Tuesday, May 17, 2011

A letter from the Invisible Man

Well, it's more of an address than a letter really, so let's start again:

An address from the Invisible Man

Ladies and Gentlemen (and anybody else who hasn't got the sense not to read this drivel), greetings. (I've always wanted to say that. I've also always wanted to say, "Run out the guns Mister Bush! Run our colours up the yard-arm and stand by to fire!")

Where was I?

Ladies and Gentlemen, it would seem that things are on the verge of coming to a head (whatever that means). In fact, they seem to be reaching a conclusion on several fronts. I suppose it's a bit like Corporation buses (busses? buses?) - you wait all day and they all come along at once.

My prison solicitor, Manchester's answer to Ironsides, has finally got fed up with the prison telling lies, being misleading and generally less than cooperative. He has given them until 4pm on the 24th of May to reassess my categorisation or he will institute a Judicial Review into their intransigence and unreasonableness - sounds fair to me. They have been blatantly misleading and often downright lying for over six months now. The trouble with the Prison Service is that they lie to prisoners with impunity on a daily basis and the prisoner has little or no recourse. They have become so used to lying and fobbing people off that they think they can lie to anyone they like. 


Wrong. Lying to solicitors serves several purposes: 
  • It gives grounds for a Judicial Review. 
  • It exposes them as being less than truthful. 
  • It pisses people off.
Now, prisoners can't do much about it - as I say, they have little or no recourse - but solicitors can, and do.

I've been dealing with this intransigence for over twenty-five years now, and kept calm. That fact in itself should adequately demonstrate my personal control, not that the Prison Service will recognise that fact of course; that would be reasonable - they don't do reasonable.
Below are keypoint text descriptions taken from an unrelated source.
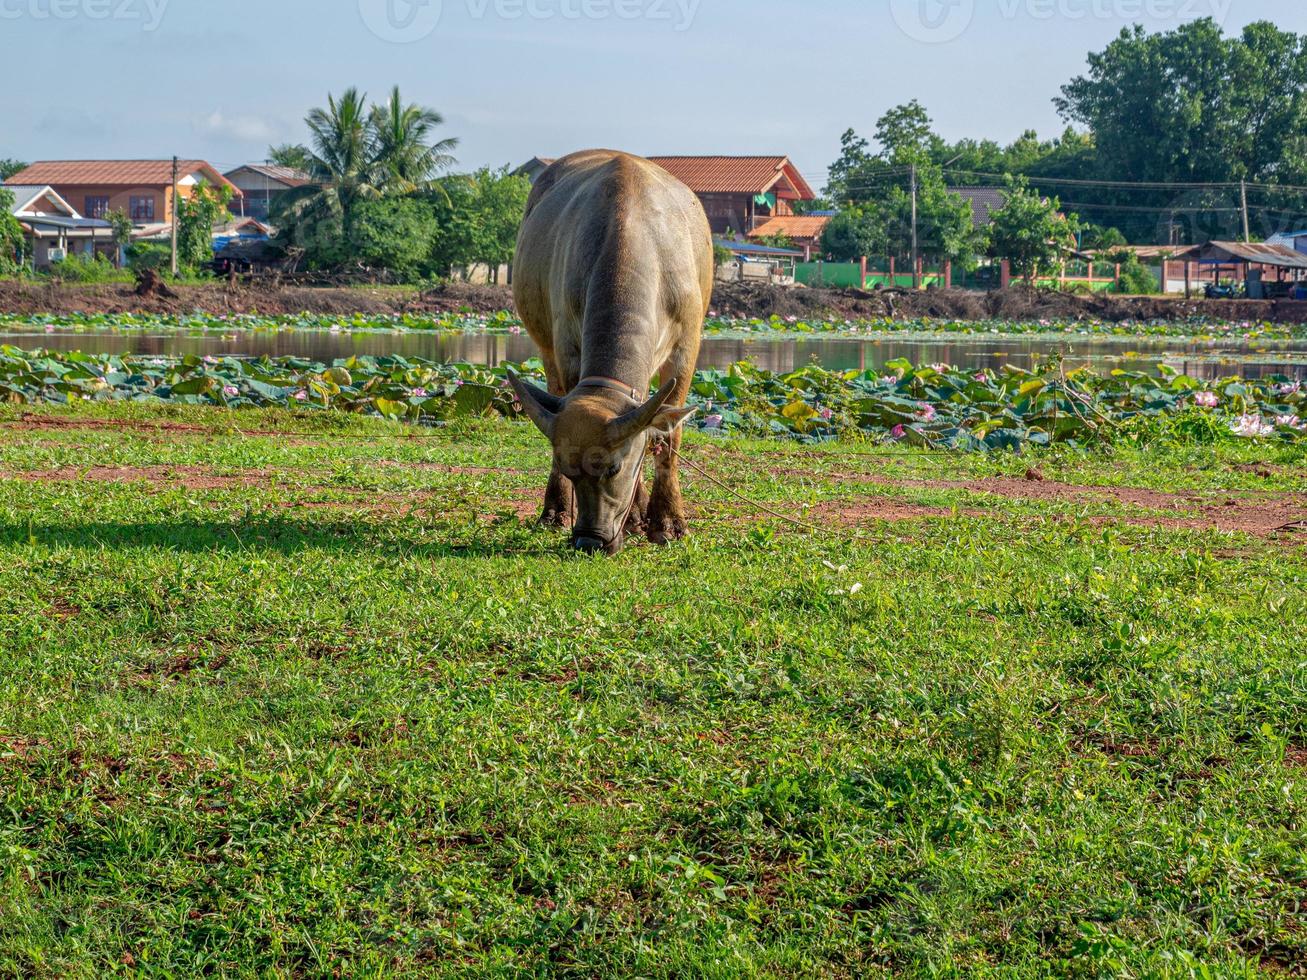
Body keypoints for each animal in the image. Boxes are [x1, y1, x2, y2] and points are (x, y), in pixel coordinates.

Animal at [509, 150, 716, 556]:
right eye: (569, 467)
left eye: (614, 468)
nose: (590, 540)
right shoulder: (567, 350)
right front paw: (636, 517)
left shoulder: (685, 347)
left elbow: (666, 437)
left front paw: (667, 522)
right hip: (545, 348)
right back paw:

So, that's the 24th May. On Thursday 26th May I am finally in front of the Parole Board starting at half-past ten in the morning. Knowing the solicitor who will be representing me, she will ask for two things: either release into the community or, failing that, open conditions. We've got the ammunition and the justification so there are great expectations.

All of the protagonists involved will be present, although no one from the Prison Service as such. There will be no dissenting voices as far as we can tell, which means that an open prison will be the most likely outcome. I think personally that it is unrealistic to expect release - this ain't Hollywood. However, the downgrading recommendation would make a complete nonsense of the prison's refusal to downgrade me. (See above.)
 

Finally, a story:
A drunk sits down next to a Catholic priest in the departure hall of Heathrow Airport and starts to read a newspaper. After a few minutes the drunk leans against the priest and says, "Hey! Hey! Father! What causes arthritis?"

The priest eays sanctimoniously, "Too much drinking, cavorting with loose women and drug-taking."

"Oh!" says the drunk. "Right." And goes back to reading.

After a while the priest feels remorse and says, "Excuse me, I spoke a little hastily there. Drink and drugs and women do not cause arthritis."

"Oh!" says the drunk. "I wondered about that. I was just reading about the Pope having arthritis see!"
Boudica isn't happy with the warm weather - she doesn't care for it at all. It comes from living so close to the cold winds coming in off the North Sea - straight from the Urals, apparently. I'll probably get the blame for the hot weather - I get the blame for everything else.